The Kingdom of Dreams and Madness (Reino do Sonho e da Fantasia) é muitas coisas. É um filme que retrata os bastidores do renomado Studio Ghibli, gigante da animação japonesa e mundial, explorando da inspiração artística à burocracia financeira da empresa; é um documentário sobre Hayao Miyazaki, principal nome do estúdio, um artista tão excêntrico e complexo quanto seus filmes; é a contemplação da arte do fazer arte por aqueles que são considerados os mestres do ofício; é a melancolia de testemunhar o fardo carregado por quem é atento e sensível o suficiente para enxergar o mundo em toda sua complexidade, e não pode evitar senão transformar tal desagradável experiência sensorial e perceptiva em arte, seja isso o quão doloroso for.

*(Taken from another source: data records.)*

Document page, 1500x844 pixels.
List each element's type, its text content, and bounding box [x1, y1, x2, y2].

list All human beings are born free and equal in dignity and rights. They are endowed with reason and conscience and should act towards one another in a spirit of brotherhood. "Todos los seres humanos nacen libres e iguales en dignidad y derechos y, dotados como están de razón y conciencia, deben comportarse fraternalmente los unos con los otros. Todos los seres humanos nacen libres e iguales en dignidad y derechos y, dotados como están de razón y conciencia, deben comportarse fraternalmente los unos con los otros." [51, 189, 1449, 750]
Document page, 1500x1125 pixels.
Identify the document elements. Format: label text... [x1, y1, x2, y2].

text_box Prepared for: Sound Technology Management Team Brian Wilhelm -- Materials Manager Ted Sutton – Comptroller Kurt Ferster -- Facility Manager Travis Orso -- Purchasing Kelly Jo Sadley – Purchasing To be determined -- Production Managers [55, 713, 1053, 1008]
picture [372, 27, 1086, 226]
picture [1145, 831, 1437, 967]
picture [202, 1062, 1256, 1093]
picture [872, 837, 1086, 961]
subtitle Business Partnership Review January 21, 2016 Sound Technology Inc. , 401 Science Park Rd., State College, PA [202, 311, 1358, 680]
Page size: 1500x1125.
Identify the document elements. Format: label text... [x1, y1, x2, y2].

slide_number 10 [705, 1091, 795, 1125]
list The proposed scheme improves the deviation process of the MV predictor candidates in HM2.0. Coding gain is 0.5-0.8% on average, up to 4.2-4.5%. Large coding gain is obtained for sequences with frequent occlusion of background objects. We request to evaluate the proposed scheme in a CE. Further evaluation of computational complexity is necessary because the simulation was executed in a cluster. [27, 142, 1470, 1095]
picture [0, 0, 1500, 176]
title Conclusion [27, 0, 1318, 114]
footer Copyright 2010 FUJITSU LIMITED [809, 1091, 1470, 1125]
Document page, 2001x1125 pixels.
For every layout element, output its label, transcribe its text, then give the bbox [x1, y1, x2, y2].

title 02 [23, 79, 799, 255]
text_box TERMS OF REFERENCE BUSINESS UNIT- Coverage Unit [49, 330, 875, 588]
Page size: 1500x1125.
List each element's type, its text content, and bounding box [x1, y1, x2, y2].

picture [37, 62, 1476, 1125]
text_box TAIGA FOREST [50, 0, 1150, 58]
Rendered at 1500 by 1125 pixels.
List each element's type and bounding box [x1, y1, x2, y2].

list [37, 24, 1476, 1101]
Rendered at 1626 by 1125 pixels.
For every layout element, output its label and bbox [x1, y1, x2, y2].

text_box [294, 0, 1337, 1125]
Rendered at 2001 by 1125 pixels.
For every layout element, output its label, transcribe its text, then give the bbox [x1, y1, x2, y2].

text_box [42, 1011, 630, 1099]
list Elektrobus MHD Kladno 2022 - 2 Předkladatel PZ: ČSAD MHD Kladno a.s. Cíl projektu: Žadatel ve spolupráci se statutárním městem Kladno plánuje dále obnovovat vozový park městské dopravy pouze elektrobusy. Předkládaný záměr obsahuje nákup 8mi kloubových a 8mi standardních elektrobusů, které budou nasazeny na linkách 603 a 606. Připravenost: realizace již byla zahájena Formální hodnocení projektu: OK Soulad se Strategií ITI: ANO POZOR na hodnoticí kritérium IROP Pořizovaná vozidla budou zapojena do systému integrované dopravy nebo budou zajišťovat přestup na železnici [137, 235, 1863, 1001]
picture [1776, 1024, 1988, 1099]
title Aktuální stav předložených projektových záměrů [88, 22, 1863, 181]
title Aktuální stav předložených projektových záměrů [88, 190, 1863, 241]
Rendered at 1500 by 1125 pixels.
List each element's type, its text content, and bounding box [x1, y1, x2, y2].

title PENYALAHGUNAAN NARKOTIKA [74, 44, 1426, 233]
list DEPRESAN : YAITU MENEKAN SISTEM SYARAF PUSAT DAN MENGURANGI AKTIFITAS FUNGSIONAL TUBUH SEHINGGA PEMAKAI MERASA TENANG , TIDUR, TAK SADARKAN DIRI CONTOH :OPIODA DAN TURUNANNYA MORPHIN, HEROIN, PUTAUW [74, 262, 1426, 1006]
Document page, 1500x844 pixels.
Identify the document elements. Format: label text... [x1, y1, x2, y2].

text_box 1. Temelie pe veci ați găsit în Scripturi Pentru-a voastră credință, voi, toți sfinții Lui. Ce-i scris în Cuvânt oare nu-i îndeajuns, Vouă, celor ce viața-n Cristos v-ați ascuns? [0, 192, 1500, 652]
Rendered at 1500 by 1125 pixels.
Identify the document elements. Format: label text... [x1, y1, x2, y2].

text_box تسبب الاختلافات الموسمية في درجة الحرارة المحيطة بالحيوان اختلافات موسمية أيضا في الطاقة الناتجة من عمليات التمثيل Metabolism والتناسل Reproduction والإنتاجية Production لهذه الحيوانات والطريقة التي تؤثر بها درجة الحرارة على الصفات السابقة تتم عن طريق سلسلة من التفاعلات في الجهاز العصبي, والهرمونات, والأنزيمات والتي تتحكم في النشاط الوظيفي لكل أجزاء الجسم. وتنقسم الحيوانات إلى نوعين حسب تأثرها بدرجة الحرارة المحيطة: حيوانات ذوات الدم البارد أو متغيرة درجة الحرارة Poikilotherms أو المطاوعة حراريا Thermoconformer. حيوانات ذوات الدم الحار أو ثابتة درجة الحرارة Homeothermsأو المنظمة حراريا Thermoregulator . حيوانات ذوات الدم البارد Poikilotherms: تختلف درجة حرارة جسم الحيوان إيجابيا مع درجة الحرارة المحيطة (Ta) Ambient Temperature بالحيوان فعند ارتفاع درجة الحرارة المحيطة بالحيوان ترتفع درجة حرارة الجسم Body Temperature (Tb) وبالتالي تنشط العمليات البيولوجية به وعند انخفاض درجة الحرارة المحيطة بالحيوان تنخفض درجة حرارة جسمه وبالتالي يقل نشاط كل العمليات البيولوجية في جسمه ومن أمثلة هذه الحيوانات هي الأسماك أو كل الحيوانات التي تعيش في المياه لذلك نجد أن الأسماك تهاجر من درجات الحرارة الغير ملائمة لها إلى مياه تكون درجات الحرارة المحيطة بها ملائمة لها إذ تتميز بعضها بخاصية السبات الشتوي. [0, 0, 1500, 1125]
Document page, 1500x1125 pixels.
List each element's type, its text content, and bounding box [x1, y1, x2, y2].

O olhar da realizadora Mami Sunada sobre seu objeto de estudo é reverente. Um observar curioso àqueles que observam atentamente à vida. É melancólico, claro, pois diferente não poderia ser. A aqueles que não se limitam ver e sentir apenas o que é carregado até nós através da inércia, que ousam se aventurar pela natureza das coisas, à procura do real significado das mesmas, ou por algo que seja genuíno e que compense o esforço de tentar enxergar para além do que a zona de conforto nos permite ver, é inevitável a eterna companhia da melancolia. Perceber a vida é perceber o horror. É dolorido o ato de viver, injusto, até. Mas há também beleza nisso, pois é da tristeza que nasce o desejo de felicidade, e é a existência da primeira que justifica e potencializa a segunda. É a partir do choro que o bebê recebe o seio; é da decepção que recebemos a consolação calorosa de quem se importa conosco; é da desilusão que há de surgir a esperança.

A alegria e a beleza são capazes de encher uma obra, assim como a vida em si, de encanto. Entretanto, é o sofrimento que dá sentido a tudo. Por trás dos filmes do Studio Ghibli há cineastas carregados, que viram muito, e muito cedo. Cada obra é um desabafo necessário de suas almas cansadas, cada frame uma janela para o que há de mais íntimo em seu âmago. Mami é uma admiradora, e seu documentário um vislumbre encantado. Um retrato apaixonado e respeitoso daqueles que se esforçam para absorver não o pior ou o melhor, mas o necessário e verdadeiro de tudo e todos para si, e transmitir isso através de sua arte da maneira mais justa e sincera o possível. Do sofrimento nasce a arte; a arte inspira, comove e conecta; das conexões e inspirações nasce arte.

Não quero fazer aqui um discurso anti inteligência artificial, mas o que disse foi o que disse, e o que é, é o que é. Da dor vem a esperança, da esperança vem o amor, do amor vem a dor. A arte de viver é dura, e das experiências de quem se esforça para enxergá-la em toda sua real magnitude e complexidade, é que se origina a verdadeira e significativa arte. The Kingdom of Dreams and Madness pode parecer um filme pessimista e deprimente, mas é, na verdade, um sopro de esperança em um mundo cada vez mais revestido de plástico, ou como o próprio Miyazaki diz, cheio de lixo.